Death has always been central to the series and to the MCU itself. Episode 7, which focused mainly on Patti LuPone’s Lilia Calderu, was one of the best-constructed 30 minutes of television in recent memory — especially daring since it dealt with time travel and somehow managed to jump back and forth through time without confusing or disorienting plot. holes. By the end of her journey, Lilia has internalized the truth that everyone must eventually succumb to death, and so she sacrifices her life so that her pact can continue. How disappointing, then, that the two subsequent chapters seemed to undermine that very episode’s message. With Agatha’s ghostly comeback, Agatha All Along is doing what so many Marvel projects have done: rebooting itself to maintain a stronghold on the beloved IP.

There is a clear reason why Agatha might have been turned into a ghost instead of dying and truly staying dead. One reason, of course, is fan service: in the comics, Agatha becomes a ghost and resurrects more than once. Meanwhile, Disney+ is ready to air another one WandaVision spinoff, Vision Questwith Paul Bettany, in 2026. This time he stars as a different, ghostly Vision who still has some of the memories of the original. There’s a good chance Agatha will show up now that she’s guiding Billy, one of Vision’s sons, to find her brother.
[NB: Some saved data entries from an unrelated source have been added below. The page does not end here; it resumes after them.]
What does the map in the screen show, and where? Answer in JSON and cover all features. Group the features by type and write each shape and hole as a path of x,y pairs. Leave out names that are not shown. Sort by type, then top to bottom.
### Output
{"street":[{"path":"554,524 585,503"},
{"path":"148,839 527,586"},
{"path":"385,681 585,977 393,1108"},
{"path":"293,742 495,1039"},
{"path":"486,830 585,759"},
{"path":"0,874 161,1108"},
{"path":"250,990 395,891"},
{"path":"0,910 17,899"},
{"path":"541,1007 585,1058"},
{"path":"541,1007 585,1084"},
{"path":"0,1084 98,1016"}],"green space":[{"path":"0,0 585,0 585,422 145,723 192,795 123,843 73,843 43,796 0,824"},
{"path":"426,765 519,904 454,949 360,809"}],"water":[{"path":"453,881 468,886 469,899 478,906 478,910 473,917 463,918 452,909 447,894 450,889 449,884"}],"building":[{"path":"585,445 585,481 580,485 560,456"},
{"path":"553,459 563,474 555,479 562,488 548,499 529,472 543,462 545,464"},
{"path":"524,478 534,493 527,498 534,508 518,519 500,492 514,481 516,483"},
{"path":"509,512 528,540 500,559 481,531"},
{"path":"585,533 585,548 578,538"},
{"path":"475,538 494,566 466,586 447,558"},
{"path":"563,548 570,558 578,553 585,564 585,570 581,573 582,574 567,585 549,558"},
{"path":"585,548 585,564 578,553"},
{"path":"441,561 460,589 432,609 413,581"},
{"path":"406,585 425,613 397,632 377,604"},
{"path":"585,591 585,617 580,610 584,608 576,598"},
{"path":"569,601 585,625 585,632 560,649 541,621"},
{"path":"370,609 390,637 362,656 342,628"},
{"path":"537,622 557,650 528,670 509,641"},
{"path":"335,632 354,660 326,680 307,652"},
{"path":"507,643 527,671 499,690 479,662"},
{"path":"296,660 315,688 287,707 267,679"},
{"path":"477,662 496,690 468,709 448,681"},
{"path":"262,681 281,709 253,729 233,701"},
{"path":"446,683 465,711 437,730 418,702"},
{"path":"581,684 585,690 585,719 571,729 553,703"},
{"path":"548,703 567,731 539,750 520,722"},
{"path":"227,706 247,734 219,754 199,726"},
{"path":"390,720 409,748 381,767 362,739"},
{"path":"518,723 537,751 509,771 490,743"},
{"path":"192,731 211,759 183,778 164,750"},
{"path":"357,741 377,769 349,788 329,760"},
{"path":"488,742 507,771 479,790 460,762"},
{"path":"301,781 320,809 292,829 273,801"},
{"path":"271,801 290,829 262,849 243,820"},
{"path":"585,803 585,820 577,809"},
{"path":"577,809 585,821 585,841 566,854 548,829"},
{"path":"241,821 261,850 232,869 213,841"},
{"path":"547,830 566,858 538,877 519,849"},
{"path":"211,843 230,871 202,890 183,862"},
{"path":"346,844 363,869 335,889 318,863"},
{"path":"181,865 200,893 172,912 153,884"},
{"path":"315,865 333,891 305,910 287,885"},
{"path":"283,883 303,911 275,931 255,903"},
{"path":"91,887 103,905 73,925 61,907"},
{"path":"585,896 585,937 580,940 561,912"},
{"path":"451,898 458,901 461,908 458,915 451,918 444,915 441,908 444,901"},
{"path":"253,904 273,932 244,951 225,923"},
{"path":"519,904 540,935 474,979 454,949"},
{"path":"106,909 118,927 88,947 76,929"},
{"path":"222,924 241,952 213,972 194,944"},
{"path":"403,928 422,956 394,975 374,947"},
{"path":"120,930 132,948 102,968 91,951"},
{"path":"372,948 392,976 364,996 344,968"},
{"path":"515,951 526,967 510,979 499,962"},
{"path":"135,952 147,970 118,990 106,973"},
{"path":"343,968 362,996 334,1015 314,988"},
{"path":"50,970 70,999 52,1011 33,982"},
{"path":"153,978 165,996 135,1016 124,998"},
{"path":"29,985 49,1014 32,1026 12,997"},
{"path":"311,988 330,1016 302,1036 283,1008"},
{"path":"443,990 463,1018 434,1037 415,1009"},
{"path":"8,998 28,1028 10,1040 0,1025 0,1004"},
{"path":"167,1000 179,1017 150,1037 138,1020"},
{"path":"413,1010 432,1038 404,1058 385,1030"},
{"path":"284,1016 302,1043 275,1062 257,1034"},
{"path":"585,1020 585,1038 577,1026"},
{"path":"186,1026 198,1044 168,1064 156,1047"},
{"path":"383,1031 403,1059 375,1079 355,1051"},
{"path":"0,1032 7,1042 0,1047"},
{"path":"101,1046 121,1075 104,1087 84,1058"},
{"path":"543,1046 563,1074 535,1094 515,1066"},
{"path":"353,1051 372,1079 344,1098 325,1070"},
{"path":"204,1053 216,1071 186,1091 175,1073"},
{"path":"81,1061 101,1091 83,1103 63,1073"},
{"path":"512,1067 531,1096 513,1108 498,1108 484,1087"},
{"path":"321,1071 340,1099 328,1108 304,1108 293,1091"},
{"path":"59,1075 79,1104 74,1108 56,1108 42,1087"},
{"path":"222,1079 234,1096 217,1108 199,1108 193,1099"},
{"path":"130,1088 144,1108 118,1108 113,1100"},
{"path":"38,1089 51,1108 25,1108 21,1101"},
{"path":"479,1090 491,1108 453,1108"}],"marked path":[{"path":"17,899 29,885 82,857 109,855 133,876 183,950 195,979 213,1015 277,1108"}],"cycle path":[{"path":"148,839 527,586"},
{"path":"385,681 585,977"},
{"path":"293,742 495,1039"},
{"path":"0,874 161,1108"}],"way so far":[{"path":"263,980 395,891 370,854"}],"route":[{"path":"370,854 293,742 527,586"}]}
Death matters, even in a TV show, but the way Marvel implements it and then turns it around feels cheap. There’s the age-old TV franchise practice of introducing a new, slightly minor character and killing them off at the end of the series, instead of insulting the main character who might actually have to die for a more impactful ending. It’s easier to kill, Lilia, for example, partly because she’s played by Patti LuPone, who is definitely not coming back for a spinoff because she’s Patti sucks LuPone and she doesn’t have to do this shit. But Agatha can’t stay truly dead and buried, even though that would make the most sense for her thematically and narratively, because Hahn must now devote the next decade of her life to contributing to the ongoing IP project that is the MCU.
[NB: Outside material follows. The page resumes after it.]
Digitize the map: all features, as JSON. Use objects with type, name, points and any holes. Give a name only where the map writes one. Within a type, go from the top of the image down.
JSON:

She’s not the only one with this fate in the world of comics-turned-movies. Venom: The Last Dance was supposed to be the end of Sony’s comically bad trilogy, freeing Tom Hardy, who surely has better things to do than this. Instead, a post-credits scene hinted that Venom wasn’t actually that dead, and could be coming to New York — and to Spider-Man — soon enough. Even Robert Downey Jr., who played the MCU’s Iron Man from 2008 until the character’s death in 2019’s Avengers: Endgameis set to return in two more Avengers films in 2026 and 2027 as Doctor Doom.

If no one dies, nothing is real, and everything can be reversed, what’s the point? Where is the stake if a character can be brought back from the brink of death, if any story can be restarted simply through the plot device of countless timelines and realities? WandaVision was a devastating and profound meditation on grief and rage; what was the point if her husband, the center of her pain, is rebooted as a separate entity, also carrying the baggage of the past?
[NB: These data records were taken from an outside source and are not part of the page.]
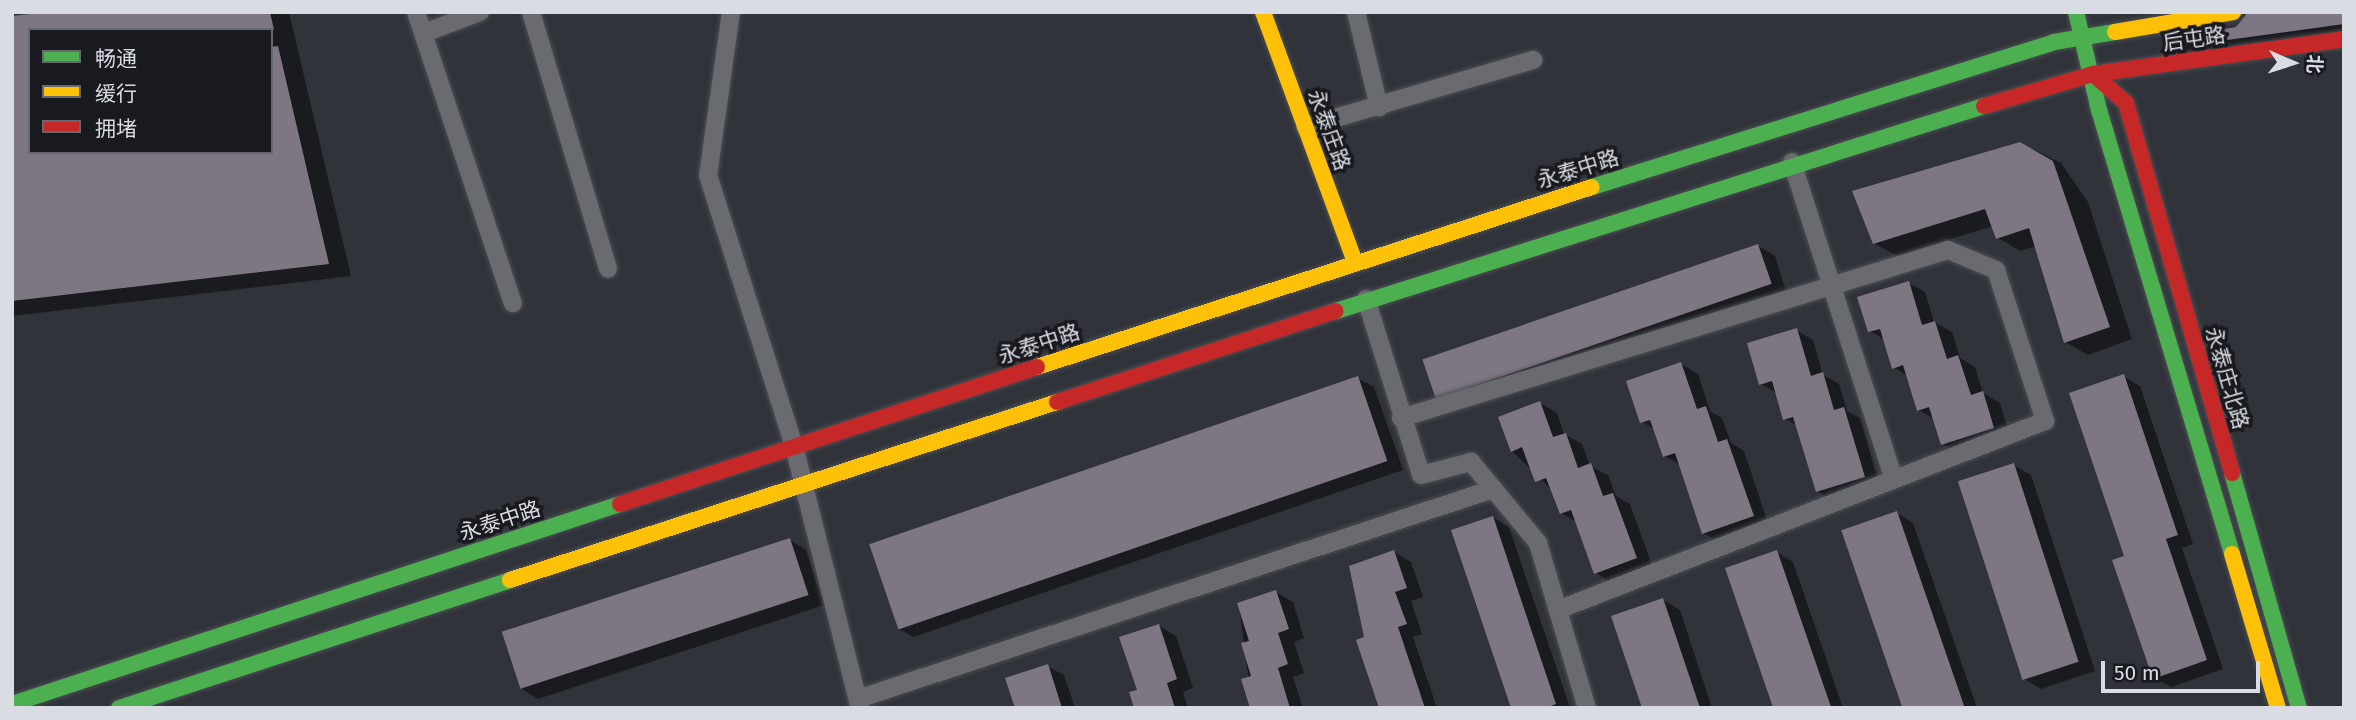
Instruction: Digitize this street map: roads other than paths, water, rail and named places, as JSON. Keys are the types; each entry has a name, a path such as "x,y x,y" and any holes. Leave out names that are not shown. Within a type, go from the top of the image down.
{"main road":[{"name":"永泰庄路","path":"1263,12 1355,261"},
{"path":"2076,12 2278,708"},
{"name":"后屯路","path":"2082,34 2233,12"},
{"name":"永泰中路","path":"12,704 1355,261 2082,34"},
{"name":"后屯路","path":"2092,74 2344,39"},
{"path":"119,708 1792,162 2092,74"},
{"name":"永泰庄北路","path":"2092,74 2126,103 2299,708"}],"street":[{"path":"416,12 513,303"},
{"path":"425,33 480,12"},
{"path":"531,12 608,269"},
{"path":"731,12 708,174 794,446 861,703 1493,489"},
{"path":"1356,12 1380,107"},
{"path":"1305,127 1533,60"},
{"path":"1792,162 1828,283 1894,479"},
{"path":"1401,418 1828,283 1948,250 1996,270 2045,421 1560,610"},
{"path":"1366,299 1421,475 1471,462 1538,543 1587,708"}]}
I know that superhero shows and movies are not an ideal place to seek clarity and logic within the confines of our mortal reality. After all, Superman has been alive since the late 1930s. Thanos killed half the world and some of them still managed to come back. But as the MCU grows and attempts more meaningful storytelling and real-world sentimentality to revive waning interest in the brand, the risk of death and eternal loss must be part of it. Superhero movies want to be taken seriously, and their audiences want to take them seriously too. But how can you grow the heart of the franchise if it can never be broken?